I previously posted several blogs about the Dukes v. Wal-Mart case in which the U.S. Supreme Court said a national sex discrimination case was simply too large, and reversed class certification of a Rule 26(b)(2) injunctive class seeking to recover backpay.  The holding by the Supreme Court was really limited to injunctive class actions.

In response to this ruling, the lawyers representing the female employees are now filing regional actions.  A complaint was filed in federal court in Texas on October 28, 2011.  The complaint is the second to be filed since a nationwide class action against the company was thrown out by the Supreme Court in June, 2011. On October 27, 2011, a similar set of claims was filed in federal court in California. In both Texas and California, plaintiffs are seeking class action status for female Wal-Mart workers in that state.

Attorneys for female Wal-Mart employees are now pursuing a state-by-state strategy, said Joseph Sellers, an attorney for Cohen Milstein, at a news briefing on Thursday announcing the California lawsuit.  Sellers represented plaintiffs in the nationwide lawsuit.  Sellers said that more lawsuits will be filed in different regions in the next three to six months.

The Texas lawsuit alleges the company paid women at lower rates than men for similar work and kept them from being promoted to management-track jobs. The complaint names Stephanie Odle, who has worked at Wal-Mart owned Sam’s Club stores in three states and claims she was unfairly denied a promotion.

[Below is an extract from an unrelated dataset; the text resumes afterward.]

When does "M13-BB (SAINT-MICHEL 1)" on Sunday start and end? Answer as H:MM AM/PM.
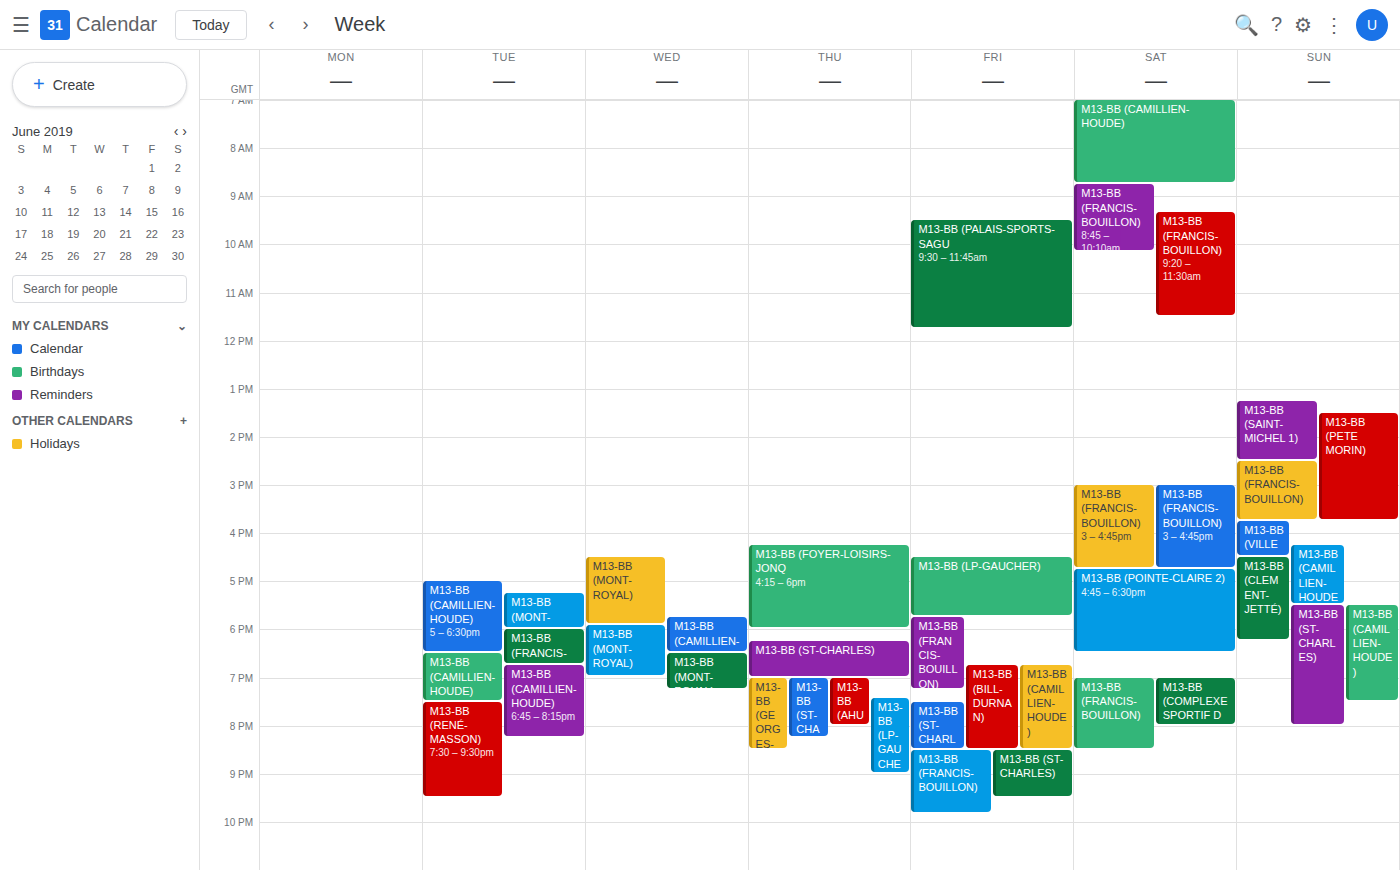
1:15 PM to 2:30 PM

“Managers in Texas Regions do not require or use valid, job related factors in making the promotion selections,” the lawsuit said. “Wal-Mart’s managers rely on discriminatory stereotypes and biased views about women in making pay and promotion decisions.”

The proposed class of plaintiffs would include at least 45,000 women employed at Texas Wal-Mart and Sam’s Club stores from December 1998 through at least June 2004.  The plaintiffs are seeking changes in Wal-Mart’s promotion policies in Texas, compensatory relief and punitive damages.

The original class action lawsuit was filed in 2001 on behalf of up to 1.5 million female Wal-Mart workers across the country. A federal court in California granted the group class action status in 2004, and Wal-Mart appealed the decision.  The Ninth Circuit affirmed the trial court.

In June, the U.S. Supreme Court reversed the lower courts’ rulings and dismantled the national class action. In a 5-4 decision, the court found that female employees in different jobs, with different supervisors, at 3,400 stores nationwide did not have enough in common to be considered together in a single class-action lawsuit.